> **Task prompt**: Each line of the records below needs repeating exactly. Skip the pictures.

*** Materials provided ***

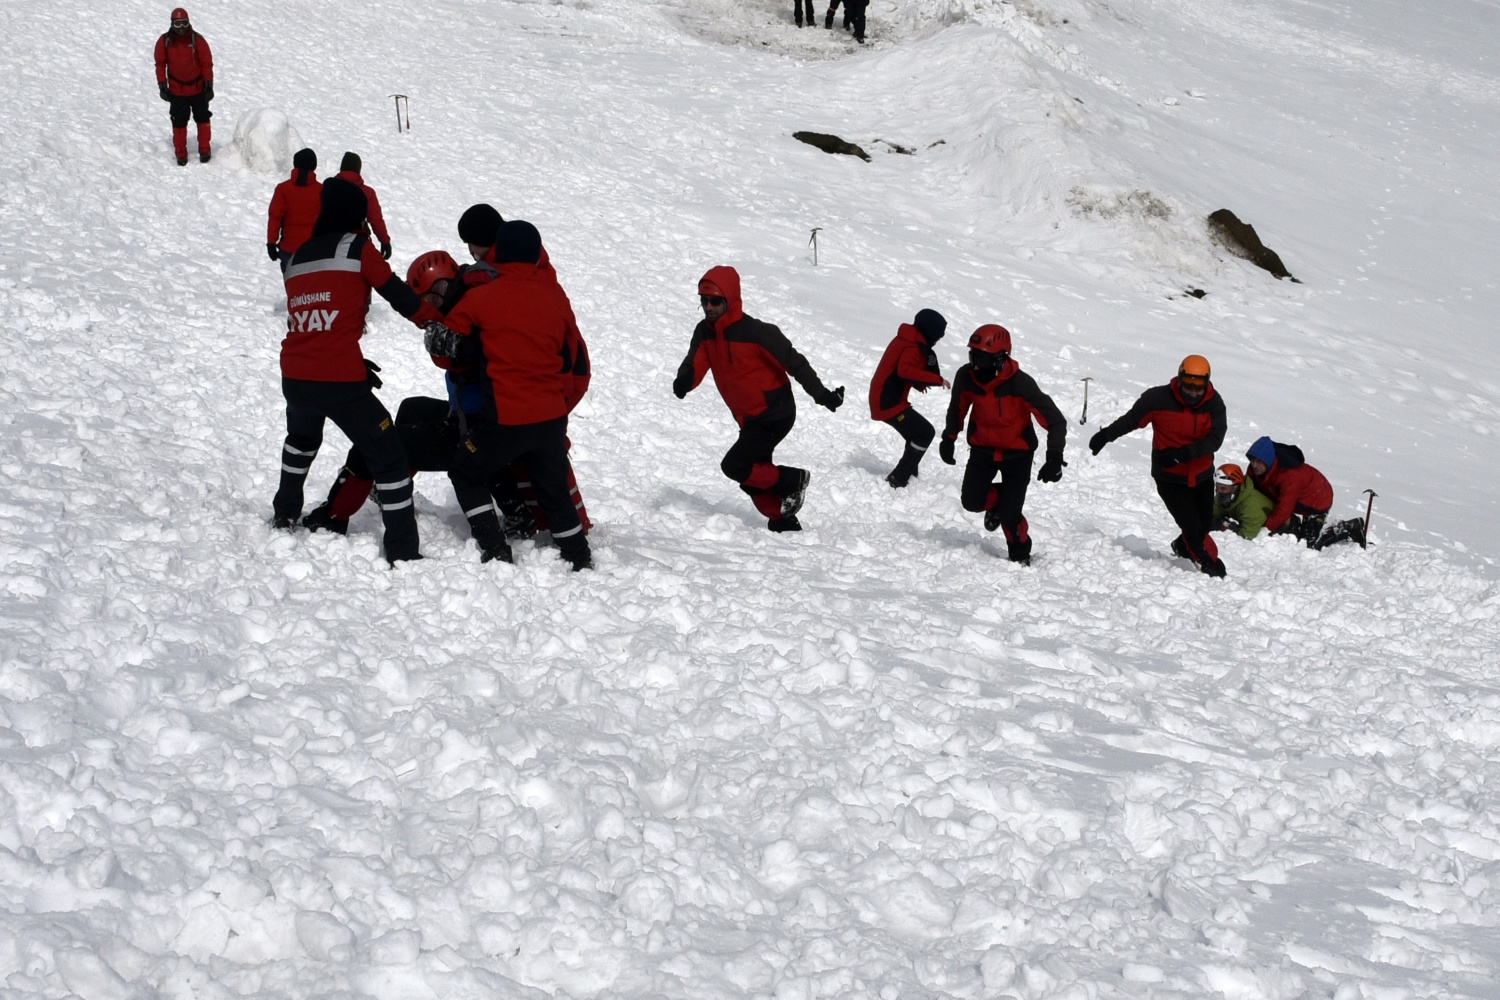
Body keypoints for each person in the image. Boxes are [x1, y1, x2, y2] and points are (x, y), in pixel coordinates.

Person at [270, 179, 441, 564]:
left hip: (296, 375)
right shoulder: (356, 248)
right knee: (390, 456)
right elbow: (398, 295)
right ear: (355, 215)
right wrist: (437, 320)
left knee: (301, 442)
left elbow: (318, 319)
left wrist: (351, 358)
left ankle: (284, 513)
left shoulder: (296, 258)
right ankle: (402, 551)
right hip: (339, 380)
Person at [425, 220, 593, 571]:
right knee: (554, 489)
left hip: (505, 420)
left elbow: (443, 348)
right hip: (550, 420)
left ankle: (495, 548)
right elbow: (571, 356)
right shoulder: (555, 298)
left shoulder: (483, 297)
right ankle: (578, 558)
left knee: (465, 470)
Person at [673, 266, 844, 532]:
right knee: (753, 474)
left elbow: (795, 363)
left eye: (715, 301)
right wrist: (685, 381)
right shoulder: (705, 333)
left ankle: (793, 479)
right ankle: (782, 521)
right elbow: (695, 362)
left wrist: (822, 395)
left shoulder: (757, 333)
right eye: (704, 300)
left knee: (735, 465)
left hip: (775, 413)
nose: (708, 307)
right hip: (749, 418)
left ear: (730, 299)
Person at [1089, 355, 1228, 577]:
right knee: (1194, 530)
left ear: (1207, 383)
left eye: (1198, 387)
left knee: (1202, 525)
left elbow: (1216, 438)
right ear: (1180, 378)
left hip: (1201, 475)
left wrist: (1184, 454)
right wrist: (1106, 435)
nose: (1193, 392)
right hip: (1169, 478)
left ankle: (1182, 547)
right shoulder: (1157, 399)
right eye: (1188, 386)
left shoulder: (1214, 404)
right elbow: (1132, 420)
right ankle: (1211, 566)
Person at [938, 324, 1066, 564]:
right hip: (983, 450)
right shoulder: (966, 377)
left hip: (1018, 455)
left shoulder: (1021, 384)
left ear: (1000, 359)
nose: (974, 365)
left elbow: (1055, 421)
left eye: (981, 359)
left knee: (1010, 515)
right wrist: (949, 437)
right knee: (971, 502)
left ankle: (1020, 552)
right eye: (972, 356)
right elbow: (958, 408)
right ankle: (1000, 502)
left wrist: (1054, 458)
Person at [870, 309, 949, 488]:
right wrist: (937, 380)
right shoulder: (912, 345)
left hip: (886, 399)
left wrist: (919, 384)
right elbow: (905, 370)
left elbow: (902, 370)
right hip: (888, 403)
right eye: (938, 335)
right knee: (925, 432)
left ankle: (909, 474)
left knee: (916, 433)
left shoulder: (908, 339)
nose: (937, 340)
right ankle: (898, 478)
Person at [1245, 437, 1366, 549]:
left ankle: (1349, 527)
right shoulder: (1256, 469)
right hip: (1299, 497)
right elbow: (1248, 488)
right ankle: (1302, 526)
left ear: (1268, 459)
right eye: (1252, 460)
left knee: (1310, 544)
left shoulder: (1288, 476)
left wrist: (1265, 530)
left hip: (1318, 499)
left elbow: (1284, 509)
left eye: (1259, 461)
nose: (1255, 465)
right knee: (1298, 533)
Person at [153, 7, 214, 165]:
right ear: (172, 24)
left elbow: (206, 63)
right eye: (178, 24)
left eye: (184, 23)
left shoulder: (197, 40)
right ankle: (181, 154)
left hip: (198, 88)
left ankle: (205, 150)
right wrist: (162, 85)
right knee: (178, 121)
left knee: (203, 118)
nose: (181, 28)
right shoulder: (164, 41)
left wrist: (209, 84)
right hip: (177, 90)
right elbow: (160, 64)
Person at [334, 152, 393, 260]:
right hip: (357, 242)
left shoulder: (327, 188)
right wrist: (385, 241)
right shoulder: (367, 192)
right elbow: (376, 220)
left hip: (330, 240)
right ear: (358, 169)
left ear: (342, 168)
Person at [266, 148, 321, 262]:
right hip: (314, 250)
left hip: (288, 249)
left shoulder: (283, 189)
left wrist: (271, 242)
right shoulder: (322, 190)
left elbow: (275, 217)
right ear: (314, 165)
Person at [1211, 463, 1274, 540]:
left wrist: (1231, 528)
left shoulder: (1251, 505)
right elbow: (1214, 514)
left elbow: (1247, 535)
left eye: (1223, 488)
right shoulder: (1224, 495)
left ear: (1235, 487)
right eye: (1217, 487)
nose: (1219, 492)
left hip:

*** End of Materials provided ***

> **Output of the task**:
Body keypoints for each person in the image. Boxes are [x1, y1, x2, y2] and points are (x, y), in pixel coordinates.

Person at [270, 179, 441, 564]:
left hip: (296, 375)
right shoulder: (356, 248)
right knee: (390, 456)
right elbow: (398, 295)
right ear: (355, 215)
right wrist: (437, 320)
left knee: (301, 442)
left elbow: (318, 319)
left wrist: (351, 358)
left ankle: (284, 513)
left shoulder: (296, 258)
right ankle: (402, 551)
right hip: (339, 380)
Person at [425, 220, 593, 571]:
right knee: (554, 489)
left hip: (505, 420)
left elbow: (443, 348)
right hip: (550, 420)
left ankle: (495, 548)
right elbow: (571, 356)
right shoulder: (555, 298)
left shoulder: (483, 297)
right ankle: (578, 558)
left knee: (465, 470)
Person at [673, 266, 844, 532]:
right knee: (753, 474)
left elbow: (795, 363)
left eye: (715, 301)
right wrist: (685, 381)
right shoulder: (705, 333)
left ankle: (793, 479)
right ankle: (782, 521)
right elbow: (695, 362)
left wrist: (822, 395)
left shoulder: (757, 333)
right eye: (704, 300)
left knee: (735, 465)
left hip: (775, 413)
nose: (708, 307)
right hip: (749, 418)
left ear: (730, 299)
Person at [1089, 355, 1228, 577]:
right knee: (1194, 530)
left ear: (1207, 383)
left eye: (1198, 387)
left knee: (1202, 525)
left elbow: (1216, 438)
right ear: (1180, 378)
left hip: (1201, 475)
left wrist: (1184, 454)
right wrist: (1106, 435)
nose: (1193, 392)
right hip: (1169, 478)
left ankle: (1182, 547)
right shoulder: (1157, 399)
right eye: (1188, 386)
left shoulder: (1214, 404)
right elbow: (1132, 420)
right ankle: (1211, 566)
Person at [938, 324, 1066, 564]:
right hip: (983, 450)
right shoulder: (966, 377)
left hip: (1018, 455)
left shoulder: (1021, 384)
left ear: (1000, 359)
nose: (974, 365)
left elbow: (1055, 421)
left eye: (981, 359)
left knee: (1010, 515)
right wrist: (949, 437)
right knee: (971, 502)
left ankle: (1020, 552)
right eye: (972, 356)
right elbow: (958, 408)
right ankle: (1000, 502)
left wrist: (1054, 458)
Person at [870, 309, 949, 488]:
right wrist: (937, 380)
right shoulder: (912, 345)
left hip: (886, 399)
left wrist: (919, 384)
right elbow: (905, 370)
left elbow: (902, 370)
right hip: (888, 403)
right eye: (938, 335)
right knee: (925, 432)
left ankle: (909, 474)
left knee: (916, 433)
left shoulder: (908, 339)
nose: (937, 340)
right ankle: (898, 478)
Person at [1245, 437, 1366, 549]:
left ankle: (1349, 527)
right shoulder: (1256, 469)
right hip: (1299, 497)
right elbow: (1248, 488)
right ankle: (1302, 526)
left ear: (1268, 459)
right eye: (1252, 460)
left knee: (1310, 544)
left shoulder: (1288, 476)
left wrist: (1265, 530)
left hip: (1318, 499)
left elbow: (1284, 509)
left eye: (1259, 461)
nose: (1255, 465)
right knee: (1298, 533)
Person at [153, 7, 214, 165]:
right ear: (172, 24)
left elbow: (206, 63)
right eye: (178, 24)
left eye: (184, 23)
left shoulder: (197, 40)
right ankle: (181, 154)
left hip: (198, 88)
left ankle: (205, 150)
right wrist: (162, 85)
right knee: (178, 121)
left knee: (203, 118)
nose: (181, 28)
right shoulder: (164, 41)
left wrist: (209, 84)
right hip: (177, 90)
right elbow: (160, 64)
Person at [334, 152, 393, 260]:
right hip: (357, 242)
left shoulder: (327, 188)
right wrist: (385, 241)
right shoulder: (367, 192)
right elbow: (376, 220)
left hip: (330, 240)
right ear: (358, 169)
left ear: (342, 168)
Person at [266, 148, 321, 262]:
right hip: (314, 250)
left hip: (288, 249)
left shoulder: (283, 189)
left wrist: (271, 242)
right shoulder: (322, 190)
left elbow: (275, 217)
right ear: (314, 165)
Person at [1211, 463, 1274, 540]:
left wrist: (1231, 528)
left shoulder: (1251, 505)
right elbow: (1214, 514)
left elbow: (1247, 535)
left eye: (1223, 488)
right shoulder: (1224, 495)
left ear: (1235, 487)
right eye: (1217, 487)
nose: (1219, 492)
left hip:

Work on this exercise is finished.